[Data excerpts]
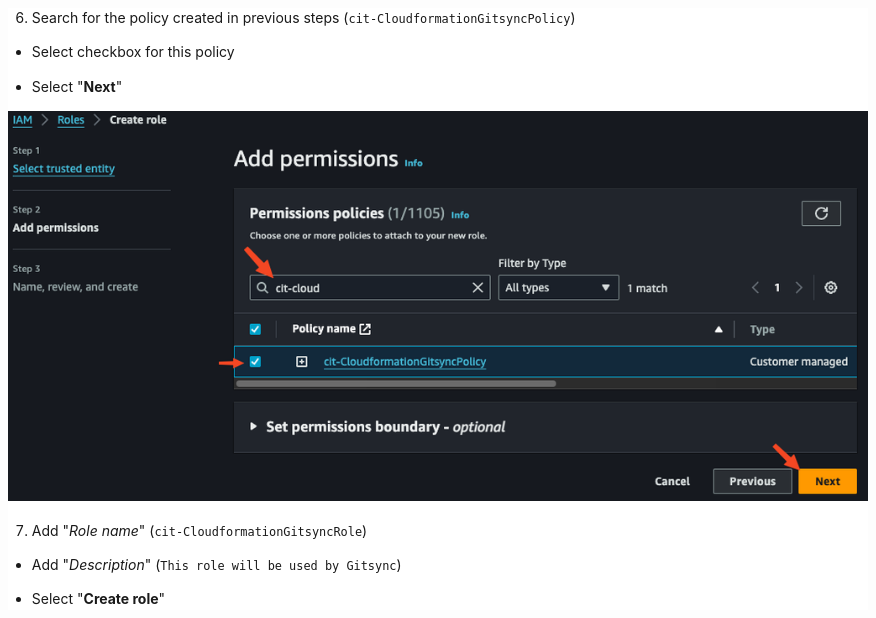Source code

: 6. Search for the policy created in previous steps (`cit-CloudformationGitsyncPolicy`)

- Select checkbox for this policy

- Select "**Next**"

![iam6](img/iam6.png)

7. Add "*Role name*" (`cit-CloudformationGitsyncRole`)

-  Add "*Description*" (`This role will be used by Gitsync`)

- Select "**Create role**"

* * *

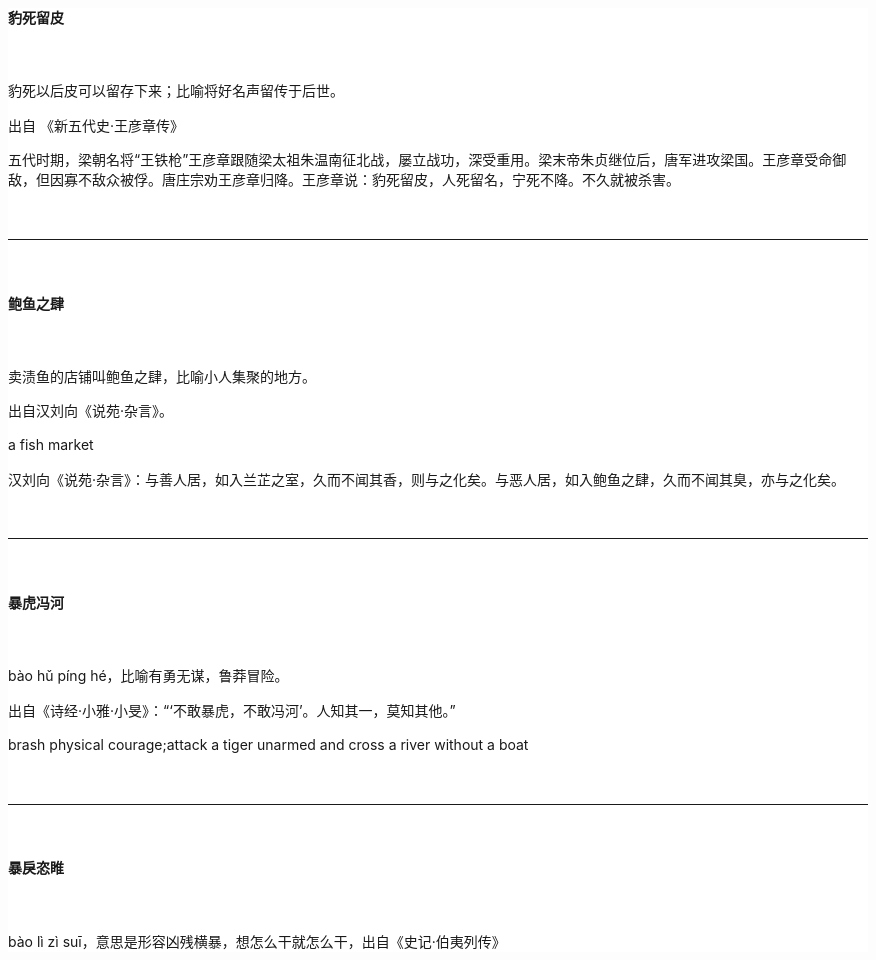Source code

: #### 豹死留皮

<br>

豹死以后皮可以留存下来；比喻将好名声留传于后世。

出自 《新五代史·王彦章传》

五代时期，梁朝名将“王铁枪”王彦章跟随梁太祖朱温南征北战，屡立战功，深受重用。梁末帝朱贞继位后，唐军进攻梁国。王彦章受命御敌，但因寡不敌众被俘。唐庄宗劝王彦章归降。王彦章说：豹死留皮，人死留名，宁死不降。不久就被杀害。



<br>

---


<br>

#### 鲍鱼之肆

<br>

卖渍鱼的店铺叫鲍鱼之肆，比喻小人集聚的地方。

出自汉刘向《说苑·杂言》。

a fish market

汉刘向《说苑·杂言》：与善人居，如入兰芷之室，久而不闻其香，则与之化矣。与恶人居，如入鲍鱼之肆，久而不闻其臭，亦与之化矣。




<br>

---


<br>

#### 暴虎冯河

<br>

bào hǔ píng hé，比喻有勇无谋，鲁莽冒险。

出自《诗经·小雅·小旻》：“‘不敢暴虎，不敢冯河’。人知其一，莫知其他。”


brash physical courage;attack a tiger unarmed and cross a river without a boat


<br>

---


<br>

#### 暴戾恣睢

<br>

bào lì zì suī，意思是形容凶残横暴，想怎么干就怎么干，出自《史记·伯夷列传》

◆ About this task
Can you write out everything from the line containing "豹死以后皮可以留存下来；比喻将好名声留传于后世。" down to the line containing "bào lì zì suī，意思是形容凶残横暴，想怎么干就怎么干，出自《史记·伯夷列传》", replacing "出自" with "源自" and leaving the rest as it is?

◆ Problem solution
豹死以后皮可以留存下来；比喻将好名声留传于后世。

源自 《新五代史·王彦章传》

五代时期，梁朝名将“王铁枪”王彦章跟随梁太祖朱温南征北战，屡立战功，深受重用。梁末帝朱贞继位后，唐军进攻梁国。王彦章受命御敌，但因寡不敌众被俘。唐庄宗劝王彦章归降。王彦章说：豹死留皮，人死留名，宁死不降。不久就被杀害。



<br>

---


<br>

#### 鲍鱼之肆

<br>

卖渍鱼的店铺叫鲍鱼之肆，比喻小人集聚的地方。

源自汉刘向《说苑·杂言》。

a fish market

汉刘向《说苑·杂言》：与善人居，如入兰芷之室，久而不闻其香，则与之化矣。与恶人居，如入鲍鱼之肆，久而不闻其臭，亦与之化矣。




<br>

---


<br>

#### 暴虎冯河

<br>

bào hǔ píng hé，比喻有勇无谋，鲁莽冒险。

源自《诗经·小雅·小旻》：“‘不敢暴虎，不敢冯河’。人知其一，莫知其他。”


brash physical courage;attack a tiger unarmed and cross a river without a boat


<br>

---


<br>

#### 暴戾恣睢

<br>

bào lì zì suī，意思是形容凶残横暴，想怎么干就怎么干，源自《史记·伯夷列传》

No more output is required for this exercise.